Review of Bionic from Click Music Having recently graduated from the infamous Rock’n’Roll High School, King Adora have certainly mastered the art of being text-book glam punk: wild hair colours, pouting and nail varnish are in plentiful supply with this trio. Similarly, their music typifies the glam punk thang, and both aspects are very well proved by the video of this, the re-release of their very first single (video available on CD2). If you’re pining over the Manics’ move away from ‘Generation Terrorists’, you'll love this. It's virtually the same.
Review of Bionic rom Dotmusic These spiky haired pouting pretty boys may know all the right moves, but they haven't added any new ones of their own.
Vibrate You review from Southern Reporter Fast furious and short are just three words that describe Vibrate You a mix of live and previously unheard tracks from King Adora.
Now I heartily welcome the first two because we need hard-hitting rock in roll but a musical content just under 40 minutes? To be fair the CD also contains five video tracks. But how can you quibble at a band who expend more energy in 40 minutes than Pink Floyd did in a career. What's more it's not wasted effort.
Whilst Vibrate You doesn't draw breath from beginning to end, what is apparent, although not immediately, is that tracks like Friday Night Explodes would be very good songs no matter hwat pace they were played at. The band know perfectly well what they are trying to achieve, the high-charged voltage injected into Afterlife (sic) is a component not an end in itself.

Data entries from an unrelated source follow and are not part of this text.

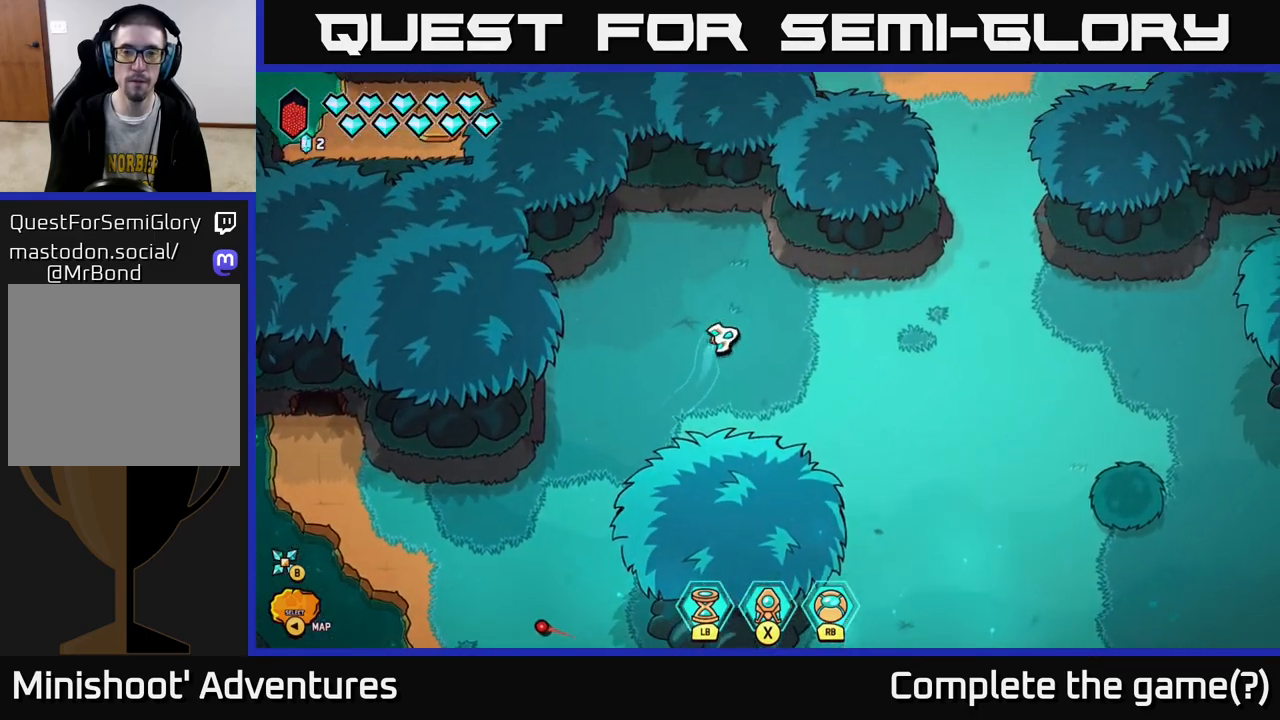
{"buttons": ["L2"], "left_stick": "up-right", "right_stick": "center", "events": [[67, "L2", "down"], [300, "left_stick", "up-right"]]}
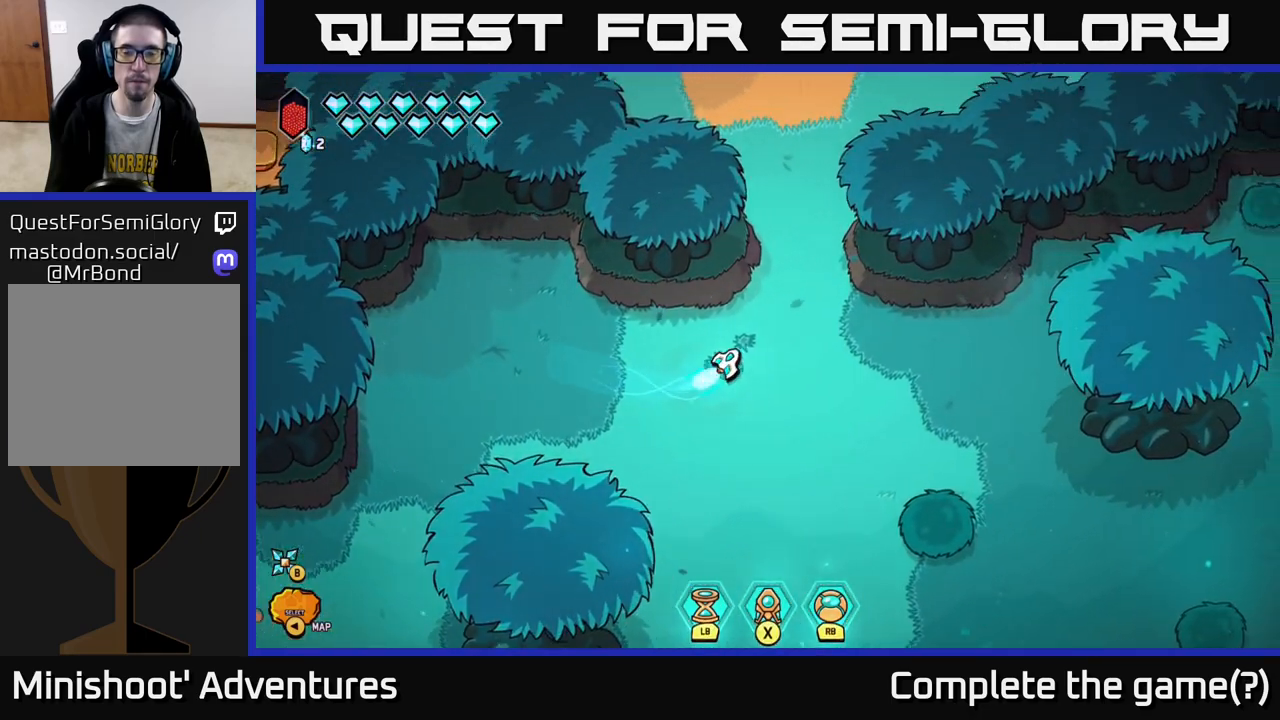
{"buttons": ["L2"], "left_stick": "up-left", "right_stick": "center", "events": [[117, "left_stick", "up"], [217, "left_stick", "up-left"]]}
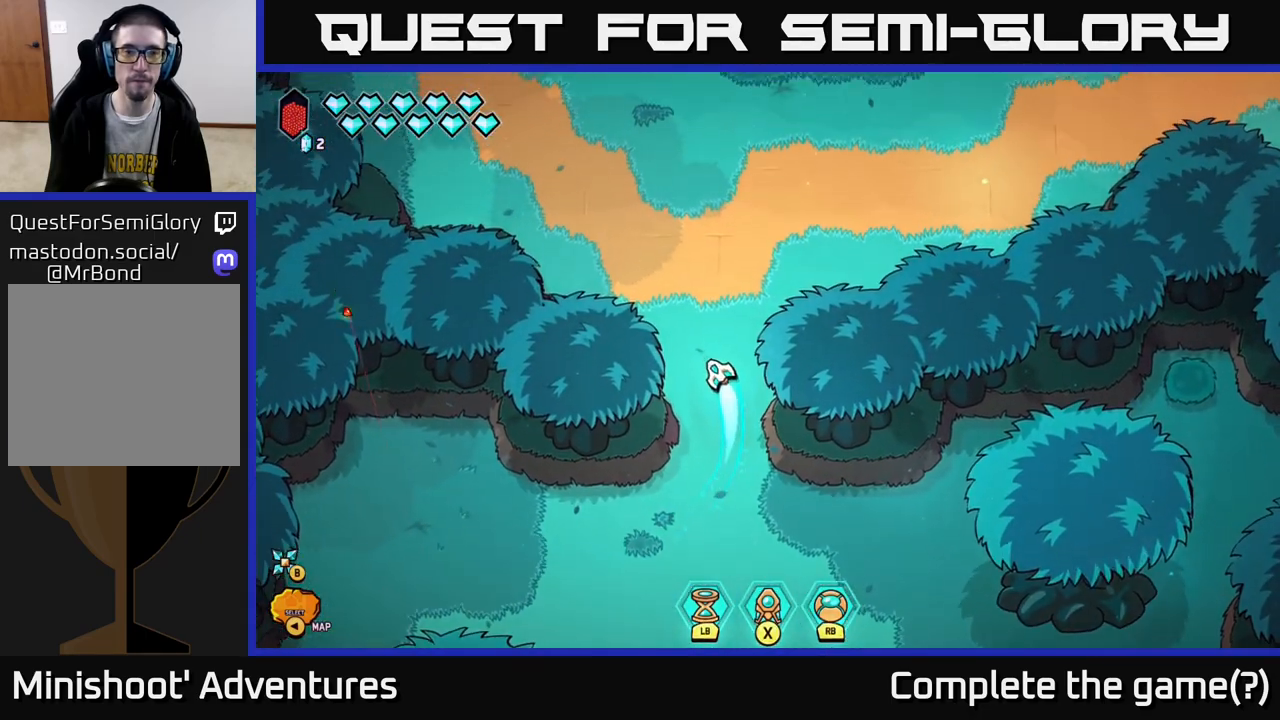
{"buttons": ["L2"], "left_stick": "up-left", "right_stick": "center", "events": []}
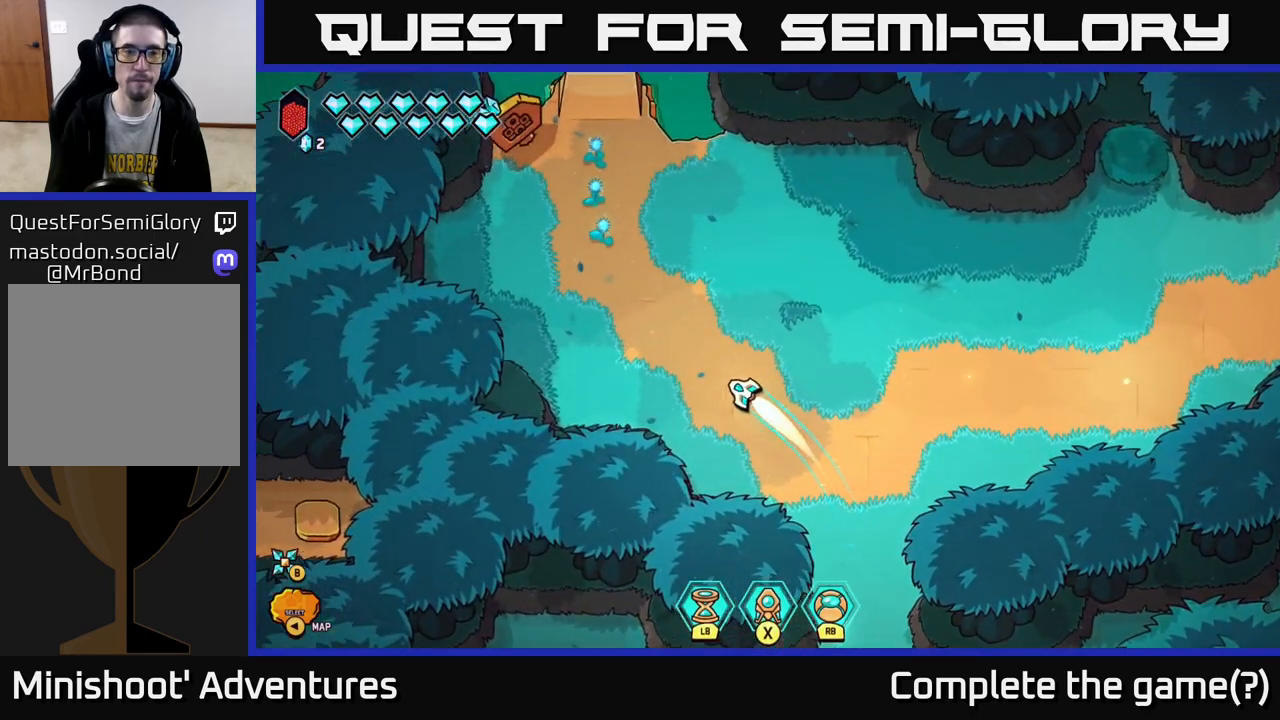
{"buttons": [], "left_stick": "center", "right_stick": "center", "events": [[233, "L2", "up"], [250, "left_stick", "center"]]}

What is also clear is that King Adora have remained true to the attitude that made punk such a breath of fresh air but whereas punk withered on the vine because some of them, in fact a lot of them, couldn't play, Whether and Music Takes You cement the band's reputation as musicians. Both switch effortlessly and neatly between calm and chaos, without either extreme adversely affecting the song. The latter especiallt is a supreme example of power with a heart and in the end a deal of wit.
If anyone tells you they don't make them like they used to, point them in the direction of Vibrate You and you'll see all the arrogance of youth and talent combined. With their full-on style they are sire to be a smash when they take the stage at Gig on the Green on Sunday, August 26.